SUPPLIED ENTRIES |
· · · · ·

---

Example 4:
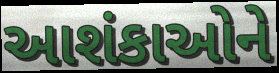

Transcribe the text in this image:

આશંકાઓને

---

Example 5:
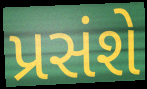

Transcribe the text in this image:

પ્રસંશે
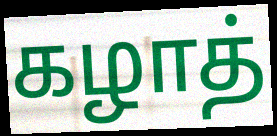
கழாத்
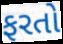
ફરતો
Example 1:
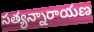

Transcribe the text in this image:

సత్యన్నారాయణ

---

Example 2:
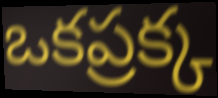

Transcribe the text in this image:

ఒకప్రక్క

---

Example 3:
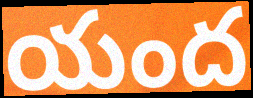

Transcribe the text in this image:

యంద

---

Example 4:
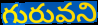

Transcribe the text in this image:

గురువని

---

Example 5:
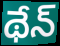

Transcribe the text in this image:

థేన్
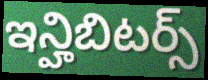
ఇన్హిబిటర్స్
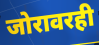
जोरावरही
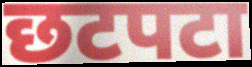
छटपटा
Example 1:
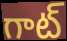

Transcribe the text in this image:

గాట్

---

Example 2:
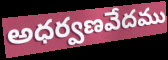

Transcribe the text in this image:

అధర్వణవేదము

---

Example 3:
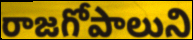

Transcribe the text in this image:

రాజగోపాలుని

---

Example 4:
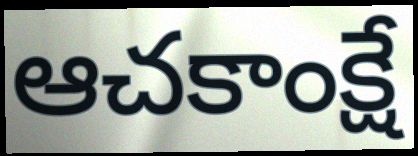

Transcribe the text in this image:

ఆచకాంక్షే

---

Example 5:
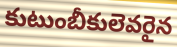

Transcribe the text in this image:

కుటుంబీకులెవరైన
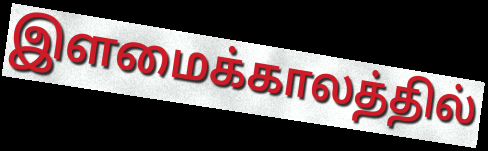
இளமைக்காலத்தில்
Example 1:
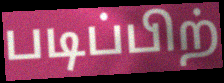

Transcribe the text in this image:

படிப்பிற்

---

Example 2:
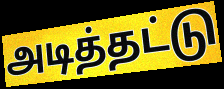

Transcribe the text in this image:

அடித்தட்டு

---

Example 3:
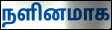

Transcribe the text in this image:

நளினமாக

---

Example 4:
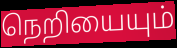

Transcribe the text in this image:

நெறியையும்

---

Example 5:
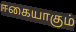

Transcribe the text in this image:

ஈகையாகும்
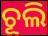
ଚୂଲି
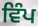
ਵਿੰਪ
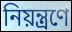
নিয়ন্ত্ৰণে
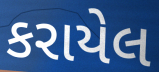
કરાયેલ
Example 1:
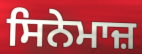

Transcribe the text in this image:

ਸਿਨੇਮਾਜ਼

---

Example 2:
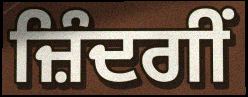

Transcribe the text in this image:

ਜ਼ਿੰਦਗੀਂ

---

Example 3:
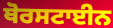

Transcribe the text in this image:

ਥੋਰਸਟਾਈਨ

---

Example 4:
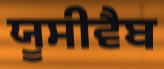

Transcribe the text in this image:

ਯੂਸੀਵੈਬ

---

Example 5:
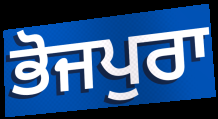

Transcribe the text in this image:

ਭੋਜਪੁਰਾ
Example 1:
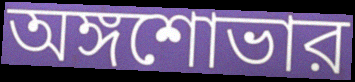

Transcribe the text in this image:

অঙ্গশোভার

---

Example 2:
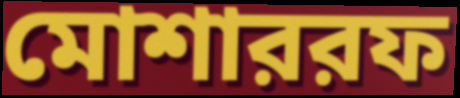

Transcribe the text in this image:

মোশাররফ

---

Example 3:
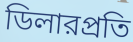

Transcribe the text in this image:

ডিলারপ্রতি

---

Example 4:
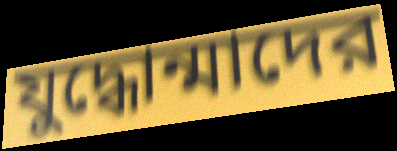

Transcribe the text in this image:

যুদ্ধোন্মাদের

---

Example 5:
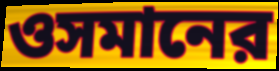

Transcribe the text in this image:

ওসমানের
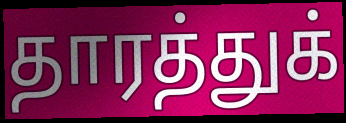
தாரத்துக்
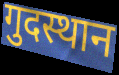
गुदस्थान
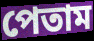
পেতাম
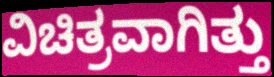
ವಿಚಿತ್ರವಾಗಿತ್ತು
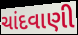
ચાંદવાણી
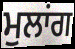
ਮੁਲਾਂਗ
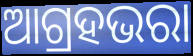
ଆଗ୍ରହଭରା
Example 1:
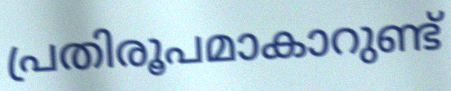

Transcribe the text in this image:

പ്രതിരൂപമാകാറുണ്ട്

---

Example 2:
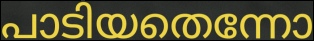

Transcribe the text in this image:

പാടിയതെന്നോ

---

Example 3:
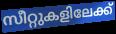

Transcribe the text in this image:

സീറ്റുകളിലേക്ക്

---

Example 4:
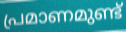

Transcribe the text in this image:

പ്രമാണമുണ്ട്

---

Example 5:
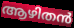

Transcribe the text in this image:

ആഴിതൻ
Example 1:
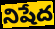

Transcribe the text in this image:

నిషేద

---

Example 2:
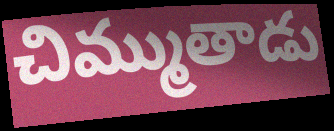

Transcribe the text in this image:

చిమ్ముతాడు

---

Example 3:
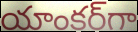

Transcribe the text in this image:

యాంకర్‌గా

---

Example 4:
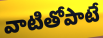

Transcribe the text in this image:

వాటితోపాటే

· · · · ·

REQUEST | Put the stretch of the items from their first line through the line containing "যুদ্ধোন্মাদের" into a Markdown table with the columns Row and Entry, numbering each line and omitting blank lines. Keep the pictures out of the table.

RESULT BELOW |
| Row | Entry |
|---|---|
| 1 | --- |
| 2 | Example 4: |
| 3 | Transcribe the text in this image: |
| 4 | આશંકાઓને |
| 5 | --- |
| 6 | Example 5: |
| 7 | Transcribe the text in this image: |
| 8 | પ્રસંશે |
| 9 | கழாத் |
| 10 | ફરતો |
| 11 | Example 1: |
| 12 | Transcribe the text in this image: |
| 13 | సత్యన్నారాయణ |
| 14 | --- |
| 15 | Example 2: |
| 16 | Transcribe the text in this image: |
| 17 | ఒకప్రక్క |
| 18 | --- |
| 19 | Example 3: |
| 20 | Transcribe the text in this image: |
| 21 | యంద |
| 22 | --- |
| 23 | Example 4: |
| 24 | Transcribe the text in this image: |
| 25 | గురువని |
| 26 | --- |
| 27 | Example 5: |
| 28 | Transcribe the text in this image: |
| 29 | థేన్ |
| 30 | ఇన్హిబిటర్స్ |
| 31 | जोरावरही |
| 32 | छटपटा |
| 33 | Example 1: |
| 34 | Transcribe the text in this image: |
| 35 | గాట్ |
| 36 | --- |
| 37 | Example 2: |
| 38 | Transcribe the text in this image: |
| 39 | అధర్వణవేదము |
| 40 | --- |
| 41 | Example 3: |
| 42 | Transcribe the text in this image: |
| 43 | రాజగోపాలుని |
| 44 | --- |
| 45 | Example 4: |
| 46 | Transcribe the text in this image: |
| 47 | ఆచకాంక్షే |
| 48 | --- |
| 49 | Example 5: |
| 50 | Transcribe the text in this image: |
| 51 | కుటుంబీకులెవరైన |
| 52 | இளமைக்காலத்தில் |
| 53 | Example 1: |
| 54 | Transcribe the text in this image: |
| 55 | படிப்பிற் |
| 56 | --- |
| 57 | Example 2: |
| 58 | Transcribe the text in this image: |
| 59 | அடித்தட்டு |
| 60 | --- |
| 61 | Example 3: |
| 62 | Transcribe the text in this image: |
| 63 | நளினமாக |
| 64 | --- |
| 65 | Example 4: |
| 66 | Transcribe the text in this image: |
| 67 | நெறியையும் |
| 68 | --- |
| 69 | Example 5: |
| 70 | Transcribe the text in this image: |
| 71 | ஈகையாகும் |
| 72 | ଚୂଲି |
| 73 | ਵਿੰਪ |
| 74 | নিয়ন্ত্ৰণে |
| 75 | કરાયેલ |
| 76 | Example 1: |
| 77 | Transcribe the text in this image: |
| 78 | ਸਿਨੇਮਾਜ਼ |
| 79 | --- |
| 80 | Example 2: |
| 81 | Transcribe the text in this image: |
| 82 | ਜ਼ਿੰਦਗੀਂ |
| 83 | --- |
| 84 | Example 3: |
| 85 | Transcribe the text in this image: |
| 86 | ਥੋਰਸਟਾਈਨ |
| 87 | --- |
| 88 | Example 4: |
| 89 | Transcribe the text in this image: |
| 90 | ਯੂਸੀਵੈਬ |
| 91 | --- |
| 92 | Example 5: |
| 93 | Transcribe the text in this image: |
| 94 | ਭੋਜਪੁਰਾ |
| 95 | Example 1: |
| 96 | Transcribe the text in this image: |
| 97 | অঙ্গশোভার |
| 98 | --- |
| 99 | Example 2: |
| 100 | Transcribe the text in this image: |
| 101 | মোশাররফ |
| 102 | --- |
| 103 | Example 3: |
| 104 | Transcribe the text in this image: |
| 105 | ডিলারপ্রতি |
| 106 | --- |
| 107 | Example 4: |
| 108 | Transcribe the text in this image: |
| 109 | যুদ্ধোন্মাদের |